Ice House Museum educators and Maranacook Community Middle School students pull up another ice block Wednesday on Maranacook Lake in Readfield. Maranacook Community Middle School students spent most of their school day on the ice learning about ice harvesting and other outdoor activities. Joe Phelan/Kennebec Journal

Since the practice of harvesting ice has become rare, Holman said in the years he tried to get his students to participate, it’s been difficult to find someone who knows how to do it and has the tools to do so. But they had luck contacting Ken Lincoln at the Thompson Ice House Museum, who attended Wednesday and taught the students the practice.

Lincoln is president of museum in South Berwick, where ice is still harvested in an annual event each February. The ice house was built in 1826 by Asa Thompson and was in the Thompson family for five generations up until the 1980s when the family handed over the museum to the historic preservation group. It is believed to be the only commercial ice house on the National Historic Register to continue to harvest and store ice blocks.

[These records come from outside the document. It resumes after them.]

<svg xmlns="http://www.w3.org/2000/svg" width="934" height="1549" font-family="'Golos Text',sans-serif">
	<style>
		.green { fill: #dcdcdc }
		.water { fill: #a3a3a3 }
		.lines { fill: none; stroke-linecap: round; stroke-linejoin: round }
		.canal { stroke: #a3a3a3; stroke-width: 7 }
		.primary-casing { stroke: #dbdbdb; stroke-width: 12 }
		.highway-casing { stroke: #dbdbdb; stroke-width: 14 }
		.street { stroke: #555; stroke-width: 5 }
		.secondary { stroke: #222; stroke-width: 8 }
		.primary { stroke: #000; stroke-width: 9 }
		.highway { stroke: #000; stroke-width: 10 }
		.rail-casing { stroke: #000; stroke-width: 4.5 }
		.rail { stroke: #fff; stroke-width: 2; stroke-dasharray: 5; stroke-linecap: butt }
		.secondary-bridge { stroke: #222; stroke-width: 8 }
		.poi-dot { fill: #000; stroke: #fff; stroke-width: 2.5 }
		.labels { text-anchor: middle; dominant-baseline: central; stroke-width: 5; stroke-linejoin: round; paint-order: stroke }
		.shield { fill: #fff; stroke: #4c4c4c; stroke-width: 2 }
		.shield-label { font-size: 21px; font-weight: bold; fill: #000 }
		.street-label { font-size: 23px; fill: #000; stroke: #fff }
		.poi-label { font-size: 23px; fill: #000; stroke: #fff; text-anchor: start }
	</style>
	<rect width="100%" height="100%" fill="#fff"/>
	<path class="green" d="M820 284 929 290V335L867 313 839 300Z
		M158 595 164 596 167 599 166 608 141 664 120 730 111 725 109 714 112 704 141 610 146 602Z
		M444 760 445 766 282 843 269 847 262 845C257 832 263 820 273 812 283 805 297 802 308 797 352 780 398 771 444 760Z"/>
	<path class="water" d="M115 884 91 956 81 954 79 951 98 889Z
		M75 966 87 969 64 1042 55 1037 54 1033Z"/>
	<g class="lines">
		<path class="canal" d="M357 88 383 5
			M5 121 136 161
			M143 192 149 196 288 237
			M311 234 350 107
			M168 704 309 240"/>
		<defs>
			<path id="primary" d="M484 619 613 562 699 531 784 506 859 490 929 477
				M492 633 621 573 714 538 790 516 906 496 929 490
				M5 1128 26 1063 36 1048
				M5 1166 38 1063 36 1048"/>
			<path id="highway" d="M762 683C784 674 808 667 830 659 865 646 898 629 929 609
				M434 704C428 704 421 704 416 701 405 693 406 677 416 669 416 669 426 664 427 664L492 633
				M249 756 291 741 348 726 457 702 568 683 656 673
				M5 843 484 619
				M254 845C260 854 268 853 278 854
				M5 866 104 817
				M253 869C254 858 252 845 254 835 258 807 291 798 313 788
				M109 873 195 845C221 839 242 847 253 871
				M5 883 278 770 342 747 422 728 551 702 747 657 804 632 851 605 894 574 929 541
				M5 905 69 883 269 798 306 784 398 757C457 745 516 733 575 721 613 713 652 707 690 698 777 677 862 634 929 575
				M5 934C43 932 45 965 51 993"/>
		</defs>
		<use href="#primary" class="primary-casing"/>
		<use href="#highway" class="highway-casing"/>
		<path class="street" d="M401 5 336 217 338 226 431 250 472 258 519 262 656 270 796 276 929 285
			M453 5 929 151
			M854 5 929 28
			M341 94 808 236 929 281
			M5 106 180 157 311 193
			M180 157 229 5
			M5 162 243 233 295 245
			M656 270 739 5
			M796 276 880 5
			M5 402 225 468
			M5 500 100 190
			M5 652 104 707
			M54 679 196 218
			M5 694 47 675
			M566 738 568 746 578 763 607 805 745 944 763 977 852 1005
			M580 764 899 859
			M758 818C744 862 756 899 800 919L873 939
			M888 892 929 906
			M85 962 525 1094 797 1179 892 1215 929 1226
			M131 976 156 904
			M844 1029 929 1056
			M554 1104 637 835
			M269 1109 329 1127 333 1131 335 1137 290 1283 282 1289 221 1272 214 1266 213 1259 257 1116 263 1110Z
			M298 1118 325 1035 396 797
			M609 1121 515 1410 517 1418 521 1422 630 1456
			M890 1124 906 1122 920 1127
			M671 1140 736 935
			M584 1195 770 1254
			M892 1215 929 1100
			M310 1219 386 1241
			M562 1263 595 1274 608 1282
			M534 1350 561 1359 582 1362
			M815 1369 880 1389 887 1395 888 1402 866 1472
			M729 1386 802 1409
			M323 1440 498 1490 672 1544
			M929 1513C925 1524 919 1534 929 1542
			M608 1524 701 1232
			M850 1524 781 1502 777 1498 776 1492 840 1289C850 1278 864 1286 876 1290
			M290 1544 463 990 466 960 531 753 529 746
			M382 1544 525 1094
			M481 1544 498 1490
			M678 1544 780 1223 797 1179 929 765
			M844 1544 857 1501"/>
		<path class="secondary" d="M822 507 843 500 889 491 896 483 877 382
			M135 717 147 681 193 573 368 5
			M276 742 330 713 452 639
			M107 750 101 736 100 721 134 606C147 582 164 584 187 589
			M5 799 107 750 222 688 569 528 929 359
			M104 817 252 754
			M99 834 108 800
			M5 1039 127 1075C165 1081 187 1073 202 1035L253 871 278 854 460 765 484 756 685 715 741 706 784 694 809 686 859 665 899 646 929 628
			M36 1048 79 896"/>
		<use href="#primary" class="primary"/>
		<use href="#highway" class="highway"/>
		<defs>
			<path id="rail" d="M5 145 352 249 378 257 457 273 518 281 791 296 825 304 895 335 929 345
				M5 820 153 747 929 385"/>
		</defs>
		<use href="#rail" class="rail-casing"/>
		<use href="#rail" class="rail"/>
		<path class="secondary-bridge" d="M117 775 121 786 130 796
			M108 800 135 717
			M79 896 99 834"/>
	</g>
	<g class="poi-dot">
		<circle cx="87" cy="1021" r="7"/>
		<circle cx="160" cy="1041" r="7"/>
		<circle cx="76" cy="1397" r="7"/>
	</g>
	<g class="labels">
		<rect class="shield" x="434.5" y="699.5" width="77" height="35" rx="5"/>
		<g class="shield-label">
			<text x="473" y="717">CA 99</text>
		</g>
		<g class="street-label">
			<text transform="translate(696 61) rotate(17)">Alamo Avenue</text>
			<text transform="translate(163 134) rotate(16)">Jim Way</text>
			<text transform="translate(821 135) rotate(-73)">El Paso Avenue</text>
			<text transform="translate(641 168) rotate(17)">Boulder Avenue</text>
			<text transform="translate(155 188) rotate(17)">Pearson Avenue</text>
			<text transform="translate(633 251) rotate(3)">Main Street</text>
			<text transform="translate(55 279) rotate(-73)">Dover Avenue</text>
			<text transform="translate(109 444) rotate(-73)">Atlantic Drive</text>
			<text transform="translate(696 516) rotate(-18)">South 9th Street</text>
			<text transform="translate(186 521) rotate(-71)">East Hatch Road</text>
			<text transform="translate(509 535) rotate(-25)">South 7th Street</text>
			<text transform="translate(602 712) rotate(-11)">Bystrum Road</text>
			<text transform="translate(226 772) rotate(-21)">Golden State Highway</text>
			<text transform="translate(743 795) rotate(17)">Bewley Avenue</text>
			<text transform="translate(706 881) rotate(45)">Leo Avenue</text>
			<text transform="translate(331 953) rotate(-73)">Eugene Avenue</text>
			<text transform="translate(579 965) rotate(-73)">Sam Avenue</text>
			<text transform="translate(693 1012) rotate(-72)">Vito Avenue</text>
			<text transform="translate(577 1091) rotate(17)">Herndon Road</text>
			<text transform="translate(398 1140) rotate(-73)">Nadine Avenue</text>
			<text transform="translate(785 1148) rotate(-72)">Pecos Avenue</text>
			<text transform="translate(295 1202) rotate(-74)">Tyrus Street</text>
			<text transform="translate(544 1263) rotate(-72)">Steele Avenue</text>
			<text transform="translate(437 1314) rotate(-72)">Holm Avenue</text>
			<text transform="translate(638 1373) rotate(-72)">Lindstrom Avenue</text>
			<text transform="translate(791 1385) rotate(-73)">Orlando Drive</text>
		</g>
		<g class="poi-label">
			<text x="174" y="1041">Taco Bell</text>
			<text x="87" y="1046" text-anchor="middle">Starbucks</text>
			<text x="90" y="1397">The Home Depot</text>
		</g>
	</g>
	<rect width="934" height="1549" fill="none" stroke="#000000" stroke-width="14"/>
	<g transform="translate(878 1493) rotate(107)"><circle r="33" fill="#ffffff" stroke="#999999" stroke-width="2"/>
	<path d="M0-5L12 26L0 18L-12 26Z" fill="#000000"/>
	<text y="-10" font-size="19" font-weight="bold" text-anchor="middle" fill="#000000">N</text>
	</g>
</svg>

Though ice harvesting did not start in Maine, the Kennebec River quickly became one of the largest ice producers in the world, Lincoln said. The big chunks of ice were used as a luxury in some cases, to keep meat and dairy products cold in ice boxes or on methods of transportation, like trains and more morbidly, used to keep dead bodies cold.

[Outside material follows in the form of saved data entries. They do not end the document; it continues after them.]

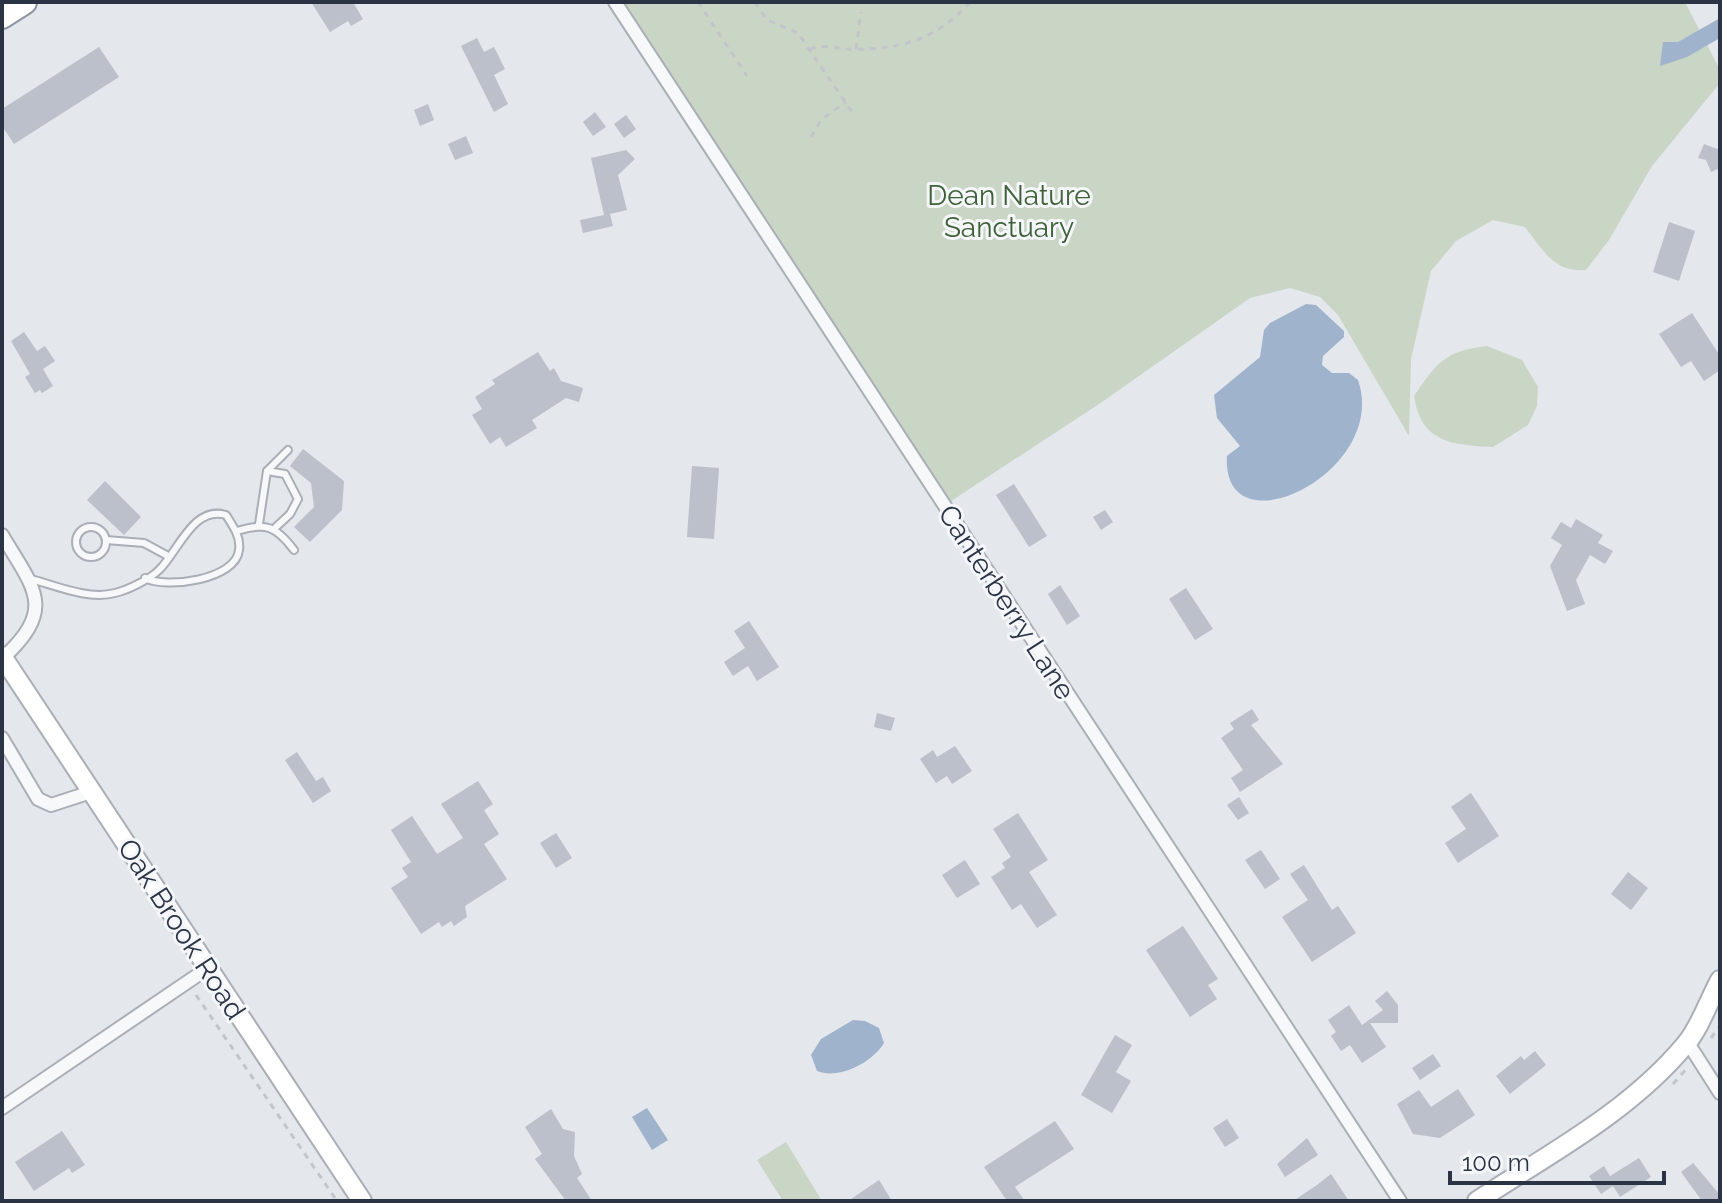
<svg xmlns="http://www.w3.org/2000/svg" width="1722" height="1203" font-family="Raleway,sans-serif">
<rect width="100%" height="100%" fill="#e4e7ec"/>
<g fill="#c9d6c5">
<path d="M621,2H1685L1720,70V83L1652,166L1609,240L1586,270C1554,273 1543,250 1525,227L1493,220L1456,241L1431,271L1411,359L1409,436L1338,315L1320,297L1290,288L1250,298L1102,402L948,503Z"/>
<path d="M1487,346L1522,360L1538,387L1537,406L1528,425L1493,447C1452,445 1421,443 1414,396C1437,362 1445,351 1487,346Z"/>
<polygon points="786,1142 822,1201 783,1201 757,1160"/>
</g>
<g fill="#9fb4cc">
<polygon points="1720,18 1720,38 1687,57 1660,66 1663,42 1678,42"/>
<path d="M1306,304L1316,305L1344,331V337L1323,356L1322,365L1332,373H1349L1358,380C1390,473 1221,554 1227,456L1240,446L1217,418L1214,395L1260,357L1264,330L1270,323Z"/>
<path d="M853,1020L865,1021L879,1028L884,1043C872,1063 838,1080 817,1071L811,1055L821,1039Z"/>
<polygon points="647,1108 668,1140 652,1150 632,1117"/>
</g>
<g fill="#bbc0ca">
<polygon points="311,2 353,2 363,19 351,26 348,21 330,32"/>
<polygon points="477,38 484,52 494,47 505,69 494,75 508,104 494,112 461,46"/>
<polygon points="99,47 119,77 14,144 2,126 2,109"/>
<polygon points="428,104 434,120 420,126 414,110"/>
<polygon points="595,112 606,127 593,136 583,122"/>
<polygon points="626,115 636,129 624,138 614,124"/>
<polygon points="466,136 473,153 455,160 448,144"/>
<polygon points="1704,144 1720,150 1720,168 1711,172 1706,160 1698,158"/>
<polygon points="626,150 635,159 618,175 627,210 610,214 613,226 583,233 580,220 604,215 591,158"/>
<polygon points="1669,222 1695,231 1679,281 1653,272"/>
<polygon points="1692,313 1720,356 1720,370 1704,381 1691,361 1681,367 1659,334"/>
<polygon points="24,332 37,351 45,346 55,361 43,369 53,386 42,393 40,390 35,393 25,377 30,374 11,341"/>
<polygon points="538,352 550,371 554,368 561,381 583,388 579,402 566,398 532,420 537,428 506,447 500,437 490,444 472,415 482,409 475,397 495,384 492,380"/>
<polygon points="303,449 344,481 342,510 310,542 294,527 314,507 311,483 290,466"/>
<polygon points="692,466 719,468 714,539 687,537"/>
<polygon points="105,481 141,517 124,535 87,500"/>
<polygon points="1014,484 1047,536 1029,547 996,495"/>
<polygon points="1105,510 1113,522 1101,530 1093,517"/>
<polygon points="1576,519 1603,535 1598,543 1613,551 1605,564 1590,555 1576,580 1585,604 1567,611 1550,566 1562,545 1551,538 1561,522 1571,528"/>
<polygon points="1060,585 1080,616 1067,625 1048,594"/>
<polygon points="1186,588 1213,629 1195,640 1169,599"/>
<polygon points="749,621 779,667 757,681 748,666 733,676 724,662 745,648 734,631"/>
<polygon points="1252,709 1259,720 1251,725 1283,764 1240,792 1231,778 1243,770 1221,738 1234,729 1230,723"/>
<polygon points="877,713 895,718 891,731 874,727"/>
<polygon points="955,746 972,771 952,784 947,776 936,783 920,759 933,750 937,757"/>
<polygon points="297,752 316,781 323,777 331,791 313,803 285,760"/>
<polygon points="478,781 493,804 484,810 499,834 484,844 507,879 465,906 467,917 454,926 451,921 442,927 439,922 421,934 391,888 408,877 402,868 411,862 391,830 412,816 437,854 463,838 441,804"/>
<polygon points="1471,793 1499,836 1458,863 1445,843 1466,829 1451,807"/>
<polygon points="1239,797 1249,813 1238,820 1227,805"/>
<polygon points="1018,813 1048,860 1029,872 1057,915 1037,928 1021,904 1012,910 991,877 1005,868 1002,863 1011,857 993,829"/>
<polygon points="556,833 572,858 556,868 540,843"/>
<polygon points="1261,850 1280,879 1265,889 1245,860"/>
<polygon points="965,860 980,884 957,898 942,875"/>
<polygon points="1304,865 1332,910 1338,906 1356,933 1312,962 1282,917 1308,900 1290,874"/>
<polygon points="1628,872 1648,888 1631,910 1611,894"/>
<polygon points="1183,926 1218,979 1208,985 1217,999 1190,1017 1146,950"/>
<polygon points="1387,991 1398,1005 1398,1023 1370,1023 1386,1047 1362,1063 1350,1045 1341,1051 1331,1036 1336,1032 1328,1020 1349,1005 1362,1025 1383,1010 1375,1001"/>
<polygon points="1115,1035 1132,1045 1116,1072 1131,1081 1112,1113 1081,1095"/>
<polygon points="1535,1051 1546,1065 1510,1094 1496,1076 1521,1056 1524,1060"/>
<polygon points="1433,1054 1441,1066 1420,1080 1412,1068"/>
<polygon points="1458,1089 1475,1115 1440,1138 1413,1134 1397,1104 1419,1090 1431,1107"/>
<polygon points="551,1109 563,1129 575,1132 574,1156 582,1174 577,1178 592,1201 566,1201 535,1159 542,1154 525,1127"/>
<polygon points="1227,1119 1239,1138 1225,1147 1213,1128"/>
<polygon points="1055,1121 1074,1149 1015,1187 1025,1201 1007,1201 984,1167"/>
<polygon points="62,1131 85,1165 72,1173 69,1168 34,1191 15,1162"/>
<polygon points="1307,1138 1318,1155 1285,1177 1277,1164"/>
<polygon points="1639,1158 1651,1177 1620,1197 1613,1186 1601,1194 1589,1176 1604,1166 1610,1176"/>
<polygon points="1693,1163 1720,1195 1720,1201 1702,1201 1681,1172"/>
<polygon points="1331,1174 1349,1201 1293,1201 1317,1185"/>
<polygon points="879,1180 892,1201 848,1201"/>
</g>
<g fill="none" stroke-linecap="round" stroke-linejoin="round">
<defs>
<g id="lane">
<polyline points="267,471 285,474 298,499 290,514 276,527"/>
<polyline points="259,524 267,471 288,450"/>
<circle cx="91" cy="542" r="15"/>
<path d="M237,531C265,522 276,526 294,550"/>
<polyline points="106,540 144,543 168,556"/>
<path d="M31,579C57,586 88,600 115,593C128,590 150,579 159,570C178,552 193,505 226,515C233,526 241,537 239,550C236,580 166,589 145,578"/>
</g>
<g id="street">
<polyline points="615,2 1400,1201"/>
<path d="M2,535C34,589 57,608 3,658"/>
<polyline points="2,738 38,799 51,805 91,792"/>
<polyline points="1688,1043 1720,1093"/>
<polyline points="2,1108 208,968"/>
</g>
<g id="secondary">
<polyline points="2,656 362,1201"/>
<path d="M1477,1201C1549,1154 1629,1112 1685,1045C1700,1028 1709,1000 1720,980"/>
</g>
<polyline id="highway" points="2,16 24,2"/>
</defs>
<use href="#lane" stroke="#a9aeb7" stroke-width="10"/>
<use href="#street" stroke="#a9aeb7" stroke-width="16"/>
<use href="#secondary" stroke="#a9aeb7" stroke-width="22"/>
<use href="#highway" stroke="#8b94a3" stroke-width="28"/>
<g stroke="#c2c5cb" stroke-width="3" stroke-dasharray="6 6" stroke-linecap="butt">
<polyline points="698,2 747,76"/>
<polyline points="755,2 767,20 798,33 852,112"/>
<path d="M810,49C821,44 835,48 847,49C896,51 937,40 970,2"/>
<polyline points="856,49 861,12"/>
<polyline points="811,137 822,119 846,102"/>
<polyline points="196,995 337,1201"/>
<polyline points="1711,1038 1720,1026"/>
<polyline points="1673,1084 1689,1066"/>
</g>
<use href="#lane" stroke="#f7f8fa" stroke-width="6"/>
<use href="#street" stroke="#f7f8fa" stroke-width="12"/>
<use href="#secondary" stroke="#fff" stroke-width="18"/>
<use href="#highway" stroke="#fff" stroke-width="24"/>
</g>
<g text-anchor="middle" stroke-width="6" stroke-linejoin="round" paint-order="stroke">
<g font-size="28" fill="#3f6138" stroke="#f4f6f9">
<text x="1009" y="205">Dean Nature<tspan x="1009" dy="32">Sanctuary</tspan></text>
</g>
<g font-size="28" fill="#2b3445" stroke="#f4f6f9">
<text transform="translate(1007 602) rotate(57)" y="10">Canterberry Lane</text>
<text transform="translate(182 929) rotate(57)" y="10">Oak Brook Road</text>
</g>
</g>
<rect width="1722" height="1203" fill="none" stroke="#2b3445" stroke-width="8"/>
<path d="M1450 1171v12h214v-12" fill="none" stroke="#2b3445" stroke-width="4"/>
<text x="1462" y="1171" font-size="24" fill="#2b3445" stroke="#f4f6f9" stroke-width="6" paint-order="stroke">100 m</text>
</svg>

Todd Thompson saws ice as Sofia Michaud uses a breaker bar to knock a block loose Wednesday on Maranacook Lake in Readfield. Maranacook Community Middle School students spent most of their school day on the ice learning about ice harvesting and other outdoor activities. Joe Phelan/Kennebec Journal

“There were thousands and thousands of ice (blocks) shipped out and it was actually a larger industry than the lumber industry at one point,” he said. “Ice was a huge industry and now it’s kind of a thing of the past, but we are trying to keep it alive.”

Maranacook Community Middle School is part of Regional School Unit 38 and Readfield, Fayette, Manchester, Mt. Vernon and Wayne send students to the district.

Lincoln taught students the same methods he learned as a young boy growing up harvesting ice on his family’s pond. Though Lincoln has done it for a number of years, he said it is a “physically demanding operation” because it requires people to saw through a foot of ice in the middle of winter.

Garrett Dunn, a sixth-grade student at Maranacook, learned first-hand how difficult the task can be.

“It was hard, it was very, very heavy,” he said. “I’ve never done anything like this before.”


Another sixth grade student, Alex Spaulding, agreed. “It’s pretty hard and can get caught on the ice when you saw down,” he said.

And sixth grader Stella Stevens thinks the tools used to harvest ice weigh more than she does.


“I’m 50 pounds, so I think it was heavier than me,” she said.

Since the harvest is no longer as popular as it once was, the original tools from the 1800s are still used. Lincoln said if needed, a blacksmith could remake the tools, but the original tools have held up. For the most part, they use the original saws.

“The tools we will bring (to harvest the ice) are 200 years old, they are the same tools we used when Asa (Thompson) cut ice on the pond,” Lincoln said.


In the years since Lincoln started harvesting ice, he said the thickness of the ice blocks vary from year to year. The Maranacook students cut through about a foot of ice.

This winter has already proven to have the coldest temperatures seen in central Maine in four years and he expects there to be around a foot of ice when The Thompson Ice House Museum harvest blocks the first weekend in February.

“Two years ago we barely got enough ice for the second week in February,” Lincoln said. “We cut 9 inches and before that, we cut 7. Normally you want 12 or 14 inches, but we have cut 22 inches before. We keep records — they are warming, but this winter has been a little more normal. Right now we have 10 inches and looking to have a foot by Feb. 14.”

By the end of the day Wednesday, 65 students, most who have never done it before, had the chance to practice harvesting ice, and Maranacook will have a number of ice chunks to take care of. To ensure the safety of the students, Maine Game Wardens were on site, parent volunteers, and ice safety experts. Holman used to teach ice safety, too, and has experience as a Maine Guide.

Traditionally, ice from the ice harvests are stored in an “ice house” with sawdust over the ice as a natural insulator. Using sawdust to insulate the ice worked so well, that the original man who discovered how to harvest ice, Frederic Tudor, shipped ice from Massachusetts to the West Indies.

Todd Thompson, left, tosses a grappling hook onto an ice block so that Kenneth Thompson, right, and students can pull it out Wednesday on Maranacook Lake in Readfield. Maranacook Community Middle School students spent most of their school day on the ice learning about ice harvesting and other outdoor activities. Joe Phelan/Kennebec Journal

Since the middle school does not have an ice house, Lincoln suggested they bury the ice blocks in a truckload of sawdust.

The teachers plan to incorporate lessons for the students by using the ice blocks. And though there might not be a need now for ice harvesting technology-wise, they plan to make ice cream with some of the leftover blocks, which grabbed the excitement of some students, and is an event that also takes place at The Thompson Ice Museum in July, Lincoln said.

Holman said he will connect the ice harvest to a jobs and careers unit where the students will look at the industry as a whole and how a “technology change, refrigeration and pollution caused its collapse.” In physics class, they will use the ice blocks as a study of phase change and how the melting causes the sawdust to stay wet, which causes evaporative cooling, allowing it to be stored all year.

“It’s a good cautionary tale,” Holman said, “and addresses how natural resource-based jobs depend on the environment.”